(Dataset rows in question style)
## START

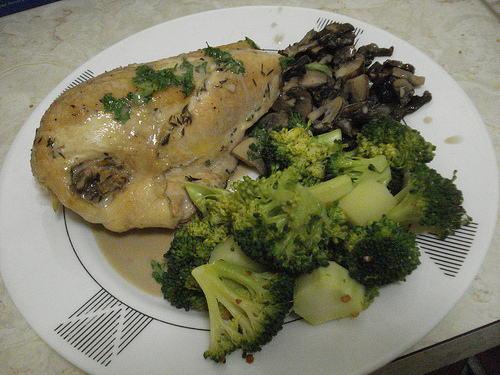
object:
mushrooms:
[267, 21, 437, 146]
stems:
[294, 263, 366, 323]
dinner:
[31, 17, 469, 361]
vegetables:
[281, 120, 332, 173]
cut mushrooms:
[320, 23, 355, 53]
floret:
[345, 219, 419, 283]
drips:
[444, 133, 462, 148]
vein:
[37, 4, 76, 50]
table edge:
[381, 324, 497, 375]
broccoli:
[229, 175, 351, 277]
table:
[1, 0, 498, 372]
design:
[52, 288, 152, 366]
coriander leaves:
[181, 64, 195, 95]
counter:
[1, 1, 499, 374]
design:
[54, 69, 95, 101]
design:
[317, 16, 366, 48]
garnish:
[100, 47, 246, 125]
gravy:
[96, 223, 177, 287]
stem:
[193, 258, 247, 320]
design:
[413, 214, 479, 278]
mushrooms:
[290, 84, 315, 120]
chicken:
[31, 35, 284, 250]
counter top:
[428, 14, 475, 59]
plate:
[0, 6, 500, 375]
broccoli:
[165, 124, 461, 362]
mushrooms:
[305, 95, 344, 126]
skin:
[52, 103, 89, 157]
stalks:
[314, 178, 349, 199]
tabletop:
[0, 0, 498, 373]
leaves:
[163, 64, 200, 93]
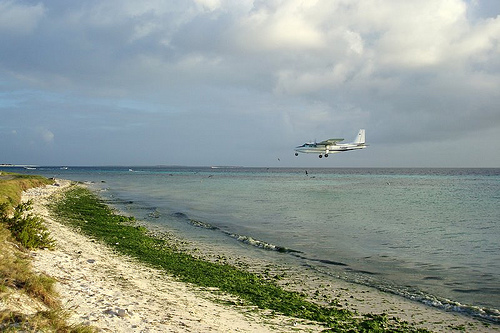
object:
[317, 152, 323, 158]
wheels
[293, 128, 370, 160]
plane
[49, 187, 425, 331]
seaweed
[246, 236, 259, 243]
cap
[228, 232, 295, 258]
wave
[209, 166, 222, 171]
boat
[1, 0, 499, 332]
background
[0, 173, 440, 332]
land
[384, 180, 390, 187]
buoy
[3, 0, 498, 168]
sky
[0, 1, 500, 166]
clouds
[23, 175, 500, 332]
sand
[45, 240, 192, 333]
tracks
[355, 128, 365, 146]
tail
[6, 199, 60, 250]
plants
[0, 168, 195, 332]
hill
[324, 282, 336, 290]
rocks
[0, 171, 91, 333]
grass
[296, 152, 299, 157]
wheel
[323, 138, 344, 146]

## END

*What to produce*
Render every line of the records above as a numbered list, skipping any blank lines. Leave the pictures out of your answer.

*Written response*
1. object:
2. mushrooms:
3. [267, 21, 437, 146]
4. stems:
5. [294, 263, 366, 323]
6. dinner:
7. [31, 17, 469, 361]
8. vegetables:
9. [281, 120, 332, 173]
10. cut mushrooms:
11. [320, 23, 355, 53]
12. floret:
13. [345, 219, 419, 283]
14. drips:
15. [444, 133, 462, 148]
16. vein:
17. [37, 4, 76, 50]
18. table edge:
19. [381, 324, 497, 375]
20. broccoli:
21. [229, 175, 351, 277]
22. table:
23. [1, 0, 498, 372]
24. design:
25. [52, 288, 152, 366]
26. coriander leaves:
27. [181, 64, 195, 95]
28. counter:
29. [1, 1, 499, 374]
30. design:
31. [54, 69, 95, 101]
32. design:
33. [317, 16, 366, 48]
34. garnish:
35. [100, 47, 246, 125]
36. gravy:
37. [96, 223, 177, 287]
38. stem:
39. [193, 258, 247, 320]
40. design:
41. [413, 214, 479, 278]
42. mushrooms:
43. [290, 84, 315, 120]
44. chicken:
45. [31, 35, 284, 250]
46. counter top:
47. [428, 14, 475, 59]
48. plate:
49. [0, 6, 500, 375]
50. broccoli:
51. [165, 124, 461, 362]
52. mushrooms:
53. [305, 95, 344, 126]
54. skin:
55. [52, 103, 89, 157]
56. stalks:
57. [314, 178, 349, 199]
58. tabletop:
59. [0, 0, 498, 373]
60. leaves:
61. [163, 64, 200, 93]
62. object:
63. [317, 152, 323, 158]
64. wheels
65. [293, 128, 370, 160]
66. plane
67. [49, 187, 425, 331]
68. seaweed
69. [246, 236, 259, 243]
70. cap
71. [228, 232, 295, 258]
72. wave
73. [209, 166, 222, 171]
74. boat
75. [1, 0, 499, 332]
76. background
77. [0, 173, 440, 332]
78. land
79. [384, 180, 390, 187]
80. buoy
81. [3, 0, 498, 168]
82. sky
83. [0, 1, 500, 166]
84. clouds
85. [23, 175, 500, 332]
86. sand
87. [45, 240, 192, 333]
88. tracks
89. [355, 128, 365, 146]
90. tail
91. [6, 199, 60, 250]
92. plants
93. [0, 168, 195, 332]
94. hill
95. [324, 282, 336, 290]
96. rocks
97. [0, 171, 91, 333]
98. grass
99. [296, 152, 299, 157]
100. wheel
101. [323, 138, 344, 146]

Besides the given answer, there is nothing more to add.